According to the CDC, a third of Americans aren't getting enough shut eye, leaving them vulnerable to adverse health issues such as heart disease and obesity. What do you want to bet most of the people who reported needing more sleep are parents?
Researchers looked at surveys from 400,000 people in the U.S. and found 65 percent get about seven hours or more of much-needed rest. But the rest of the country is apparently sleep-deprived—and that's a problem, but not only because they probably feel exhausted!
"Sleeping less than seven hours per night is associated with increased risk for obesity, diabetes, high blood pressure, coronary heart disease, stroke, frequent mental distress, and all-cause mortality," the CDC wrote in its report.
Dr. Wayne Giles, director of CDC's Division of Population Health, adds that the survey further revealed many adults don't know about healthy habits around bedtime. That's right; a nightly routine isn't just for the kids in the house. "Lifestyle changes such as going to bed at the same time each night; rising at the same time each morning; and turning off or removing televisions, computers, mobile devices from the bedroom, can help people get the healthy sleep they need," he said.

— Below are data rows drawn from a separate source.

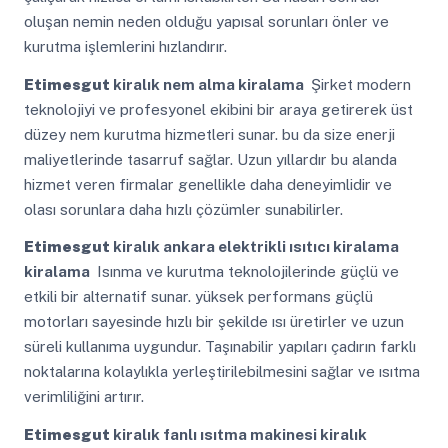
oluşan nemin neden olduğu yapısal sorunları önler ve
kurutma işlemlerini hızlandırır.
Etimesgut
kiralık nem alma kiralama
Şirket modern
teknolojiyi ve profesyonel ekibini bir araya getirerek üst
düzey nem kurutma hizmetleri sunar. bu da size enerji
maliyetlerinde tasarruf sağlar. Uzun yıllardır bu alanda
hizmet veren firmalar genellikle daha deneyimlidir ve
olası sorunlara daha hızlı çözümler sunabilirler.
Etimesgut
kiralık ankara elektrikli ısıtıcı kiralama
kiralama
Isınma ve kurutma teknolojilerinde güçlü ve
etkili bir alternatif sunar. yüksek performans güçlü
motorları sayesinde hızlı bir şekilde ısı üretirler ve uzun
süreli kullanıma uygundur. Taşınabilir yapıları çadırın farklı
noktalarına kolaylıkla yerleştirilebilmesini sağlar ve ısıtma
verimliliğini artırır.
Etimesgut
kiralık fanlı ısıtma makinesi kiralık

Interestingly, Americans living in paradise, A.K.A. Hawaii, get the least amount of zzz's while South Dakotans are getting the most nightly rest. Could that have something to do with the amount of daylight hours? Researchers didn't speculate on that point. But they did find that snooze time is tied to race and economic status: Black people tend to get less rest than whites and Hispanics, and lower-income individuals are also sleeping less. The report specified:
"People who reported they were unable to work or were unemployed had lower healthy sleep duration (51 percent and 60 percent, respectively) than did employed respondents (65 percent). The prevalence of healthy sleep duration was highest among people with a college degree or higher (72 percent)."
The takeaway: Get more rest. I know, I know. Easier said than done. But clearly sleeping at least seven hours per night is tied to major health benefits both you and your kiddos need.Do you get enough shut eye each night?